Networking is part of every version of Wine, I've never heard of it being removed or not compiled with it.

Basic networking, yes, you could ping somebody endlessly and maybe do a DOS, but for higher level stuff than that you'd need higher-level communication tools. Viruses by their nature must be small to avoid detection (in general), and that means they can't contain the code necessary for complicated networking communication. As mentioned a bit further up, they'd normally use the built-in Windows tools (IE, obviously). Which isn't by default installed in Wine.

My conclusion would defer from Bios Element, though. Basic security needs to be thought about (installing Firestarter and only allowing what you need through, for example. Wine applications rarely, if ever, need access to the Internet, since for browsing and downloading there are already very capable Linux tools).

One day, if Linux does gain serious market share, this will be more of a problem. But for now, and with the current implementation of Wine, the risks are negligible, especially compared to running a wide-open Windows XP PC without antivirus software and firewalls. However, I'd say Ubuntu by default as almost as safe as a fully-protected Windows XP PC, running good antivirus software, having a mostly-closed firewall, and dumping IE and MSN Messenger. Oh, and not clicking on those random links that appear in your messenger/email every day :p.

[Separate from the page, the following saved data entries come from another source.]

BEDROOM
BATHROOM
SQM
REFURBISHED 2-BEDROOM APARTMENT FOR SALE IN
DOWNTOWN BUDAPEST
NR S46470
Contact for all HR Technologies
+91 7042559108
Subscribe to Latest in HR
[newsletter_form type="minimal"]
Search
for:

If you want to find a way to screw your security up, you can, of course. Hence the part right at the start about 'doing your homework'.

Bios Element,

Believe me you would feel very differently if something happened you. I my case someone used weaknesses in MSN Messenger to extract information from my hard drive. It is not about being a "competent user." I did not invite this person nor did I initiate the MSN Messenger conversation. He added himself to my contacts.

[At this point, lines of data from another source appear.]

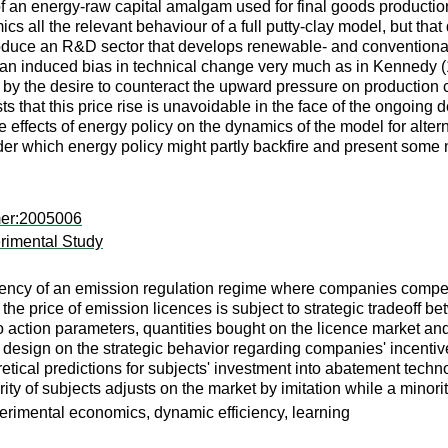
g of an energy-raw capital amalgam used for final goods production
ics all the relevant behaviour of a full putty-clay model, but that 
ntroduce an R&D sector that develops renewable- and conventiona
an induced bias in technical change very much as in Kennedy (196
n by the desire to counteract the upward pressure on production 
ts that this price rise is unavoidable in the face of the ongoin
he effects of energy policy on the dynamics of the model for alt
der which energy policy might partly backfire and present some 
mer:2005006
rimental Study
ciency of an emission regulation regime where companies compe
he price of emission licences is subject to strategic tradeoff 
 action parameters, quantities bought on the licence market an
t design on the strategic behavior regarding companies' incentive
etical predictions for subjects' investment into abatement techno
rity of subjects adjusts on the market by imitation while a minority
erimental economics, dynamic efficiency, learning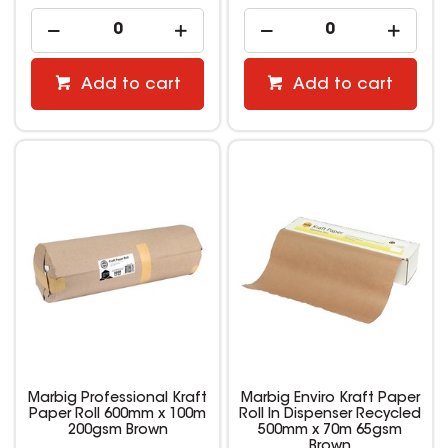
Add to cart
Add to cart
Marbig Professional Kraft
Marbig Enviro Kraft Paper
Paper Roll 600mm x 100m
Roll In Dispenser Recycled
200gsm Brown
500mm x 70m 65gsm
Brown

So why use MSN Messenger? It sucks. It's Microsoft crap that's even more broken then bloody vista. (Yes, it's possible.) Welcome to Microsoft. If you install Microsoft crap, Don't blame anyone but yourself. Repeat after me: It was an MSN Messenger flaw. It had nothing to do with WINE. Using software does NOT make Wine insecure. It makes the program insecure. So do your homework and don't use crap messengers/programs when there are perfectly good native programs to do the same. Heck, they even have webcam working on a few of the MSN clones. >.>

So why use MSN Messenger? It sucks. It's Microsoft crap that's even more broken then bloody vista. (Yes, it's possible.) Welcome to Microsoft. If you install Microsoft crap, Don't blame anyone but yourself. Repeat after me: It was an MSN Messenger flaw. It had nothing to do with WINE. Using software does NOT make Wine insecure. It makes the program insecure. So do your homework and don't use crap messengers/programs when there are perfectly good native programs to do the same. Heck, they even have webcam working on a few of the MSN clones. >.>

I think what mal_conductor meant is he used MSN on windows, not linux. And that experience make him nervous and he tried to use more secure platform, i.e. linux. But when he learnt that there is wine in linux, it remind him about his trauma and he want to learn more to avoid similar problem.

DK

Think of it as similar to UAC on Windows Vista, but without being as annoying (UAC to change the time on my clock? ***?).

Ubuntu asks me for a password before i change the time!!! Whats the difference???

Ubuntu asks me for a password before i change the time!!! Whats the difference???

Ah, does it now? My bad, just checked it out :)

I suppose both OS-es think that the system time is a VERY IMPORTANT SETTING to the integrity of your computer. I always thought, in Windows, that it was because a lot of licensing programs check the system time to see whether your license has expired. The fact that the free Ubuntu does it as well may indicate that there's another reason.

Or perhaps that nobody has gotten around to actually asking why...

Repeat after me: It was an MSN Messenger flaw. It had nothing to do with WINE.

I am repeating:
It was an MSN Messenger flaw. It had nothing to do with WINE.

OK, What did that accomplish????!!!!

My problems were on a Windows XP computer. The rest of the group got it (nod at david_kt). I guess we have to slow down and wait for the ones catching up.

Now, let's hear some constructive posts!!!!